Sia-sia dirinya memohon kepada ayahnya untuk tidak dimasukan ke sekolah yang sama.

Arumi tidak tahu Alysa mendapat akses dari mana untuk tetap mengganggunya, Alysa masih bisa menjelekkannya meski mereka sudah tidak satu sekolah. 

Arumi tahu karena seseorang memberitahukan kepadanya bahwa memang Alysa lah yang menyebarkan berita itu. Kehidupan sekolahnya tidak berbeda jauh dengan dengan saat ia masih SMP, di SMA bahkan jauh lebih parah.

Arumi tidak mau mengingat-ingat masa kelam itu lagi. Sekarang ia sudah berhasil menjaga dirinya, melakukan pengalaman pertama bersama suaminya, dan menyerahkan seluruh hidupnya kepada suaminya. 

Sudah tidak ada yang membuat Arumi khawatir lagi.

Bertahun-tahun Arumi tidak pernah bertemu dengan mereka yang melecehkannya, Arumi yakin ia tidak akan pernah bertemu dengan mereka sampai ia mati.

Mereka terengah, napas mereka saling memburu satu sama lain sebelum akhirnya Reigan ambruk di sisi Arumi. Meski seluruh tubuhnya terasa remuk, Arumi tetap mengubah posisinya, yang tadinya telentang menjadi berbaring miring menghadap sang suami. Arumi menatap Reigan yang masih mengatur napas.

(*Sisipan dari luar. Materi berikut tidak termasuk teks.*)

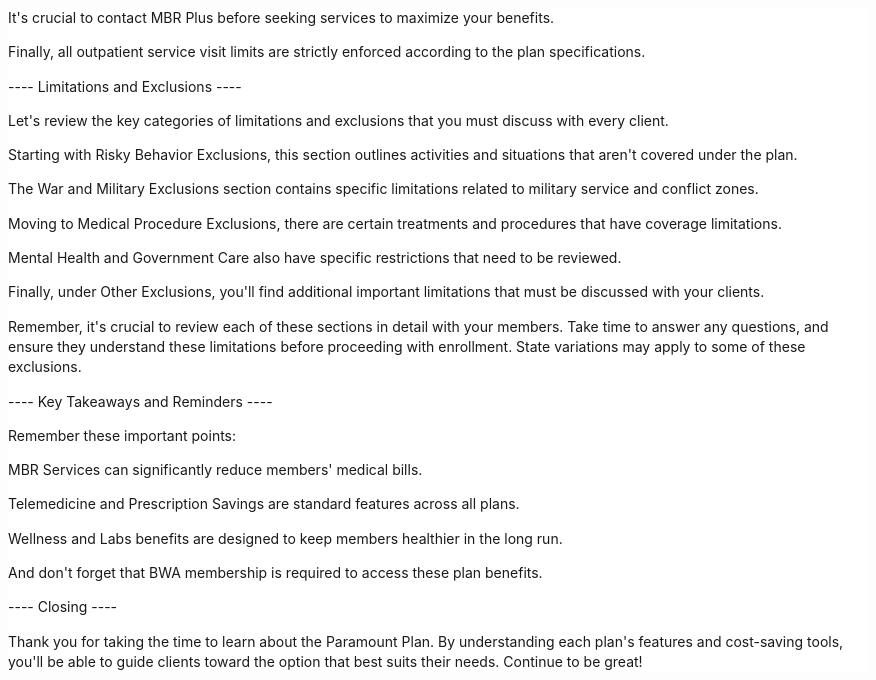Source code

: It's crucial to contact MBR Plus before seeking services to maximize your benefits. 

Finally, all outpatient service visit limits are strictly enforced according to the plan specifications.

---- Limitations and Exclusions ----

Let's review the key categories of limitations and exclusions that you must discuss with every client. 

Starting with Risky Behavior Exclusions, this section outlines activities and situations that aren't covered under the plan. 

The War and Military Exclusions section contains specific limitations related to military service and conflict zones.

Moving to Medical Procedure Exclusions, there are certain treatments and procedures that have coverage limitations. 

Mental Health and Government Care also have specific restrictions that need to be reviewed.

Finally, under Other Exclusions, you'll find additional important limitations that must be discussed with your clients.

Remember, it's crucial to review each of these sections in detail with your members. Take time to answer any questions, and ensure they understand these limitations before proceeding with enrollment. State variations may apply to some of these exclusions.

---- Key Takeaways and Reminders ----

Remember these important points: 

MBR Services can significantly reduce members' medical bills. 

Telemedicine and Prescription Savings are standard features across all plans. 

Wellness and Labs benefits are designed to keep members healthier in the long run. 

And don't forget that BWA membership is required to access these plan benefits.

---- Closing ----

Thank you for taking the time to learn about the Paramount Plan. By understanding each plan's features and cost-saving tools, you'll be able to guide clients toward the option that best suits their needs. Continue to be great!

"Aku boleh peluk kamu mas?" Arumi meminta izin.

"Tentu saja!"

Jawaban Reigan membuat Arumi tersenyum lebar. Ia kemudian merapatkan tubuh kepada pria itu meski masih dibanjiri keringat.

Arumi meletakan sebelah tangan di dada Reigan. Sementara wajahnya sengaja disembunyikan di antara lipatan tangan pria itu dan dadanya yang tidak ditumbuhi rambut sama sekali.

Setelah mengobrol ringan beberapa saat, keduanya kemudian terlelap.